Words That Linger
What Lands When We Think No One’s Listening
We all know our words matter.
Most of us carry the guilt of the ones that slipped. The sharp tone. The sentence we wish we could rewind. We’re more aware than the generation before us. We talk about repair. We apologize. That’s growth.
But there’s another category of language we’re not examining. It isn’t shouted. It isn’t cruel. It’s casual—the kind that gets laughs and earns nods of solidarity.
And it may be shaping our kids more than the moments we regret.
We focus on the blowups. The snapping. The words we can point to and fix. But what about the sentences we don’t even register? The sigh under our breath. The exaggerated “of course” when they need something again. The joke about how exhausted we are because of them.
Those are the words we don’t repair. The ones we don’t even remember.
We speak as if the room belongs to us. As if no one is taking it in.
But it doesn’t. And they are.
They aren’t interrupting. They aren’t asking for clarification. They’re just filing it away.
Like flies on the wall, our kids don’t hear the whole conversation. They catch fragments.
And fragments are enough.
How We Talk About Parenting
I had the TV on for background noise last week. One of those dating shows where commitment outruns comprehension. A couple sat with the woman’s family, talking about the future. She isn’t sure she wants kids. He does.
The sister, who has two small children of her own, nodded along. Then she said, without wavering, “If I lived another life—like I don’t regret having my children, I love my children—but if I got to the end of my life and they said you can do it again, I wouldn’t have kids.”
No anger. No drama. Just a settled conclusion.
I replayed it twice, convinced I’d misunderstood.
On national television, their mother said she wouldn’t choose it again.
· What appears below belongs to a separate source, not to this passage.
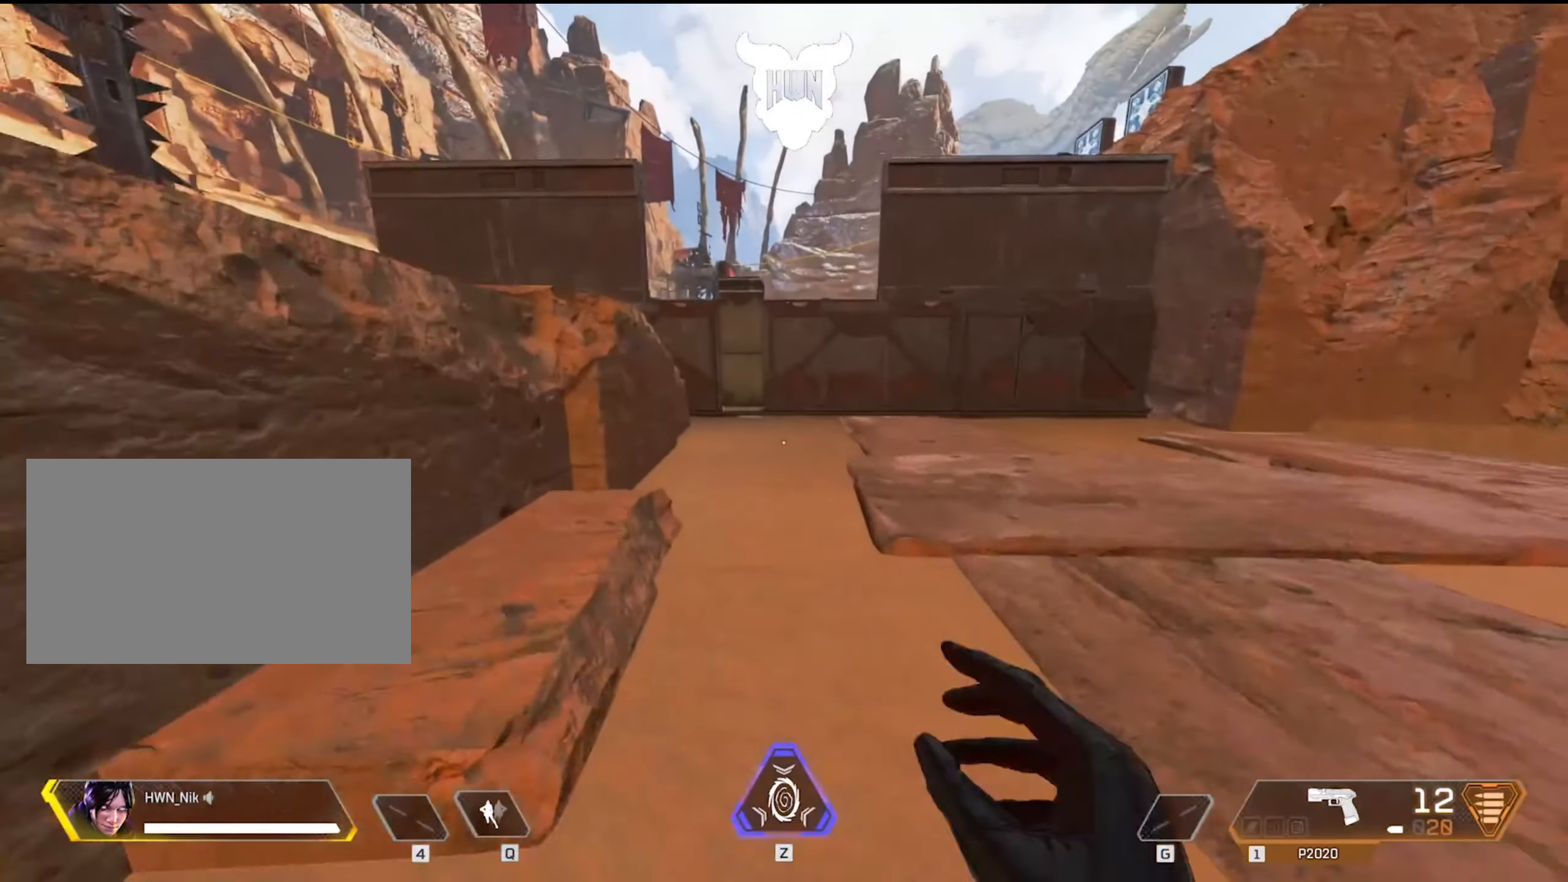
{"keys": ["a"], "mouse": [], "events": [[200, "a", "down"], [333, "w", "up"], [383, "shift", "up"]]}
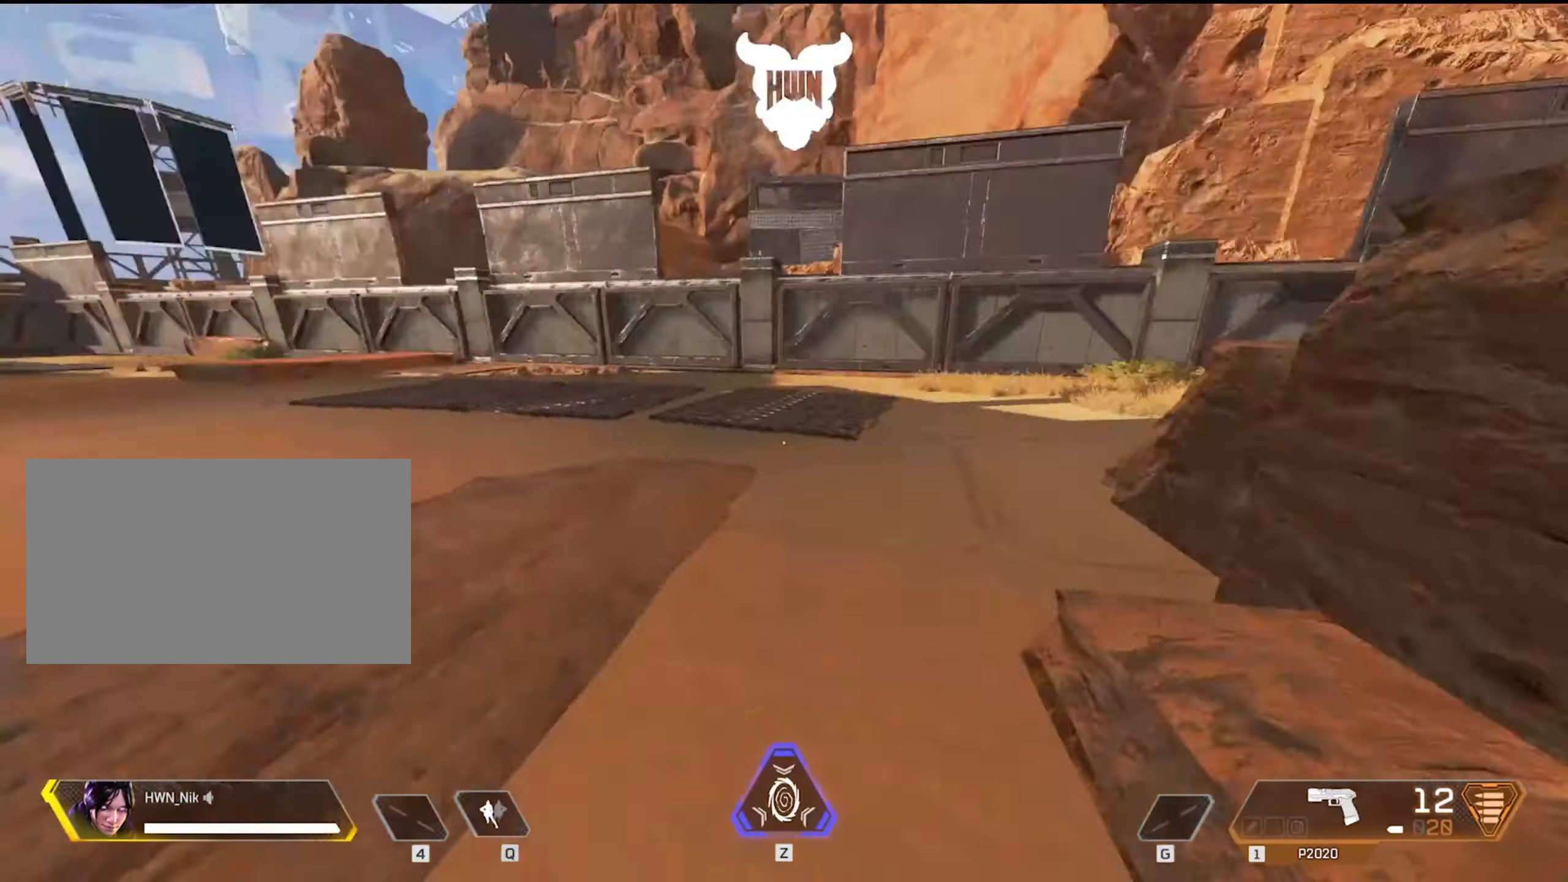
{"keys": ["shift", "w"], "mouse": [], "events": [[67, "s", "down"], [150, "a", "up"], [200, "s", "up"], [400, "shift", "down"], [400, "w", "down"]]}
Maybe she meant the sleepless years. Maybe she meant the chaos. Adults can make that distinction.
Kids can’t. They don’t separate themselves from the experience of parenting. They are the experience.
When we say parenting is miserable, they hear: You make me miserable. When we say we wouldn’t do it again, they hear: I wouldn’t choose you.
There is space for honesty. Parenting is hard. Brutally hard at times.
But hard is about circumstances. Regret is about existence.
And when we blur that line, a child assumes it’s about them.
A fly on the wall doesn’t hear our processing. It catches the offhand comment, the sigh, the sarcastic “love that for me” when milk spills, the exhausted “of course” when they need help again, the exhale before we answer their third question.
It doesn’t gather context. It gathers meaning.
And meaning lingers.
When we vent carelessly about the price of parenting, our kids don’t process complexity. They hear cost.
I’ve said things I didn’t fully mean. I’ve laughed at jokes that landed heavier than I realized. Most of us have.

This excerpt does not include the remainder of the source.